La giornata della memoria. Ma quale memoria?

Il 27 gennaio è, da alcuni anni a questa parte, la giornata della memoria. Una giornata dedicata al ricordo, all’inquietante e insopportabile ricordo dell’Olocausto.
Perché una giornata del ricordo? Quale tipo di ricordo si vuole celebrare con una giornata come questa?

Ricordare è riportare al presente qualcosa che appartiene al passato. Ricordare è un lavoro temporale: rendere presente qualcosa che non è più ora. Un eccesso di ricordo può portare alla paralisi del presente, all’incapacità di andare avanti, alla impossibilità di ogni futuro. Un difetto di ricordo, invece, rischia di rendere l’uomo cieco, di trasformare il presente e il futuro in eventi privi di significato.

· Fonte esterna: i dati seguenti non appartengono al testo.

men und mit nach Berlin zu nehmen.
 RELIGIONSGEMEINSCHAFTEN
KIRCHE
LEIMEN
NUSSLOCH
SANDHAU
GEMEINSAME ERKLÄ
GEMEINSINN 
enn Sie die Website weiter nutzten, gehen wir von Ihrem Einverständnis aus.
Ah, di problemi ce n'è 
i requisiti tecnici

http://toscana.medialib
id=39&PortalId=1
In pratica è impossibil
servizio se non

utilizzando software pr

Io credo che l’uomo sia naturalmente portato all’eccesso di ricordo. Vi sono esperienze che monopolizzano la memoria, che occupano con la loro ingombrante mole il presente, impedendo qualsiasi evoluzione futura. In questi casi, è necessario un lavoro di contenimento, è necessario riuscire a confinare quella esperienza nel passato, affinché ci aiuti a leggere il futuro, non a distruggerlo.

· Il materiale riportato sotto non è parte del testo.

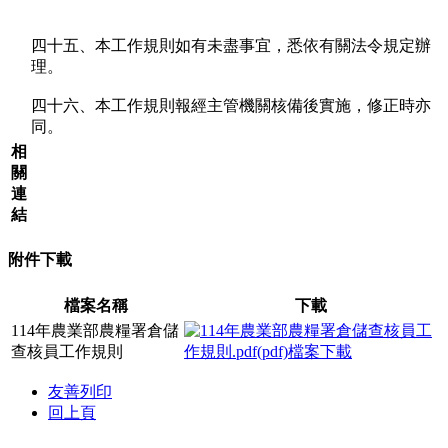
四十五、本工作規則如有未盡事宜，悉依有關法令規定辦
理。
四十六、本工作規則報經主管機關核備後實施，修正時亦
同。
相
關
連
結
附件下載
檔案名稱
下載
114年農業部農糧署倉儲
查核員工作規則
友善列印
回上頁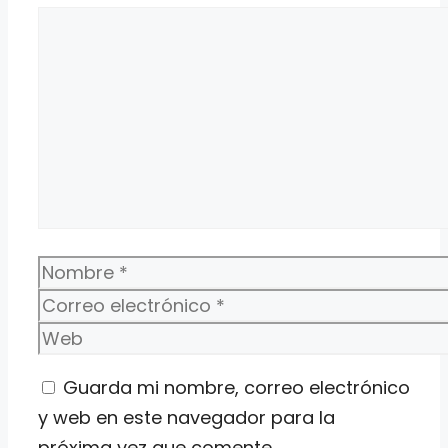
Comentario
Nombre
Correo
electrónico
Web
Guarda mi nombre, correo electrónico
y web en este navegador para la
próxima vez que comente.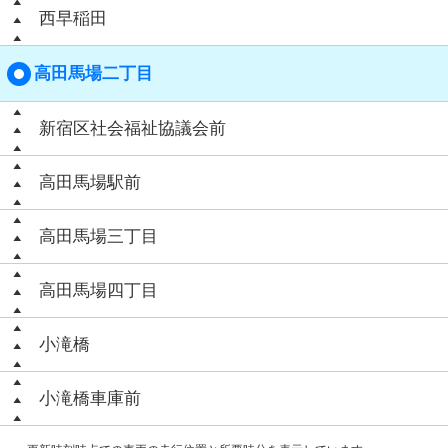
西早稲田
高田馬場二丁目
新宿区社会福祉協議会前
高田馬場駅前
高田馬場三丁目
高田馬場四丁目
小滝橋
小滝橋車庫前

L’Olocausto, questo terribile evento, è indubbiamente un ricordo di questo tipo: la sua incommensurabile crudeltà rischia di monopolizzare la memoria, di trasformarsi in un incubo angosciante e non in chiave di lettura. Il vero problema, per il sopravvissuto alle persecuzioni e ai campi di sterminio, non è di ricordare, ma di dimenticare. E questo non solo per i sopravvissuti, ma per tutti: chiunque conosca la storia e visiti un campo di sterminio rischia di rimanere soffocato dall’orrore.

Il 27 gennaio è quindi una giornata inutile o forse addirittura pericolosa?

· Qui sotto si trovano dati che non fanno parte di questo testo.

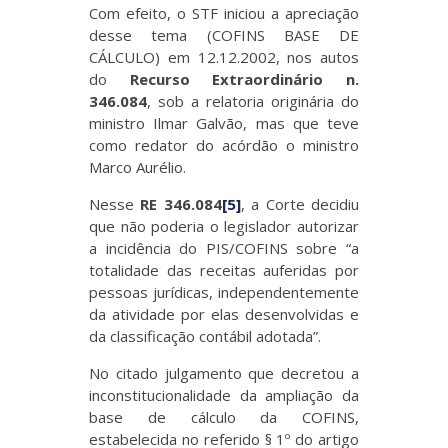
Com efeito, o STF iniciou a apreciação
desse tema (COFINS BASE DE
CÁLCULO) em 12.12.2002, nos autos
do
Recurso Extraordinário n.
346.084
, sob a relatoria originária do
ministro Ilmar Galvão, mas que teve
como redator do acórdão o ministro
Marco Aurélio.
Nesse
RE 346.084
[5]
, a Corte decidiu
que não poderia o legislador autorizar
a incidência do PIS/COFINS sobre “a
totalidade das receitas auferidas por
pessoas jurídicas, independentemente
da atividade por elas desenvolvidas e
da classificação contábil adotada”.
No citado julgamento que decretou a
inconstitucionalidade da ampliação da
base de cálculo da COFINS,
estabelecida no referido § 1º do artigo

Assolutamente no. Perché a dover ricordare non sono gli individui singolarmente presi, bensì la comunità. Se l’uomo è naturalmente portato all’eccesso di memoria, la società tende invece al difetto di memoria.
La memoria collettiva non è la semplice somma delle memorie dei singoli, e quindi un evento può essere, contemporaneamente, fin troppo presente nei ricordi delle persone, ma quasi del tutto dimenticato dalla comunità.
Il ricordo dell’Olocausto rischia appunto di avere questa doppia e paradossale conseguenza: schiacciare il singolo e insieme non riuscire a svegliare la società, che rischia di non riuscire a leggere il presente e, fatto ancora più grave, il futuro.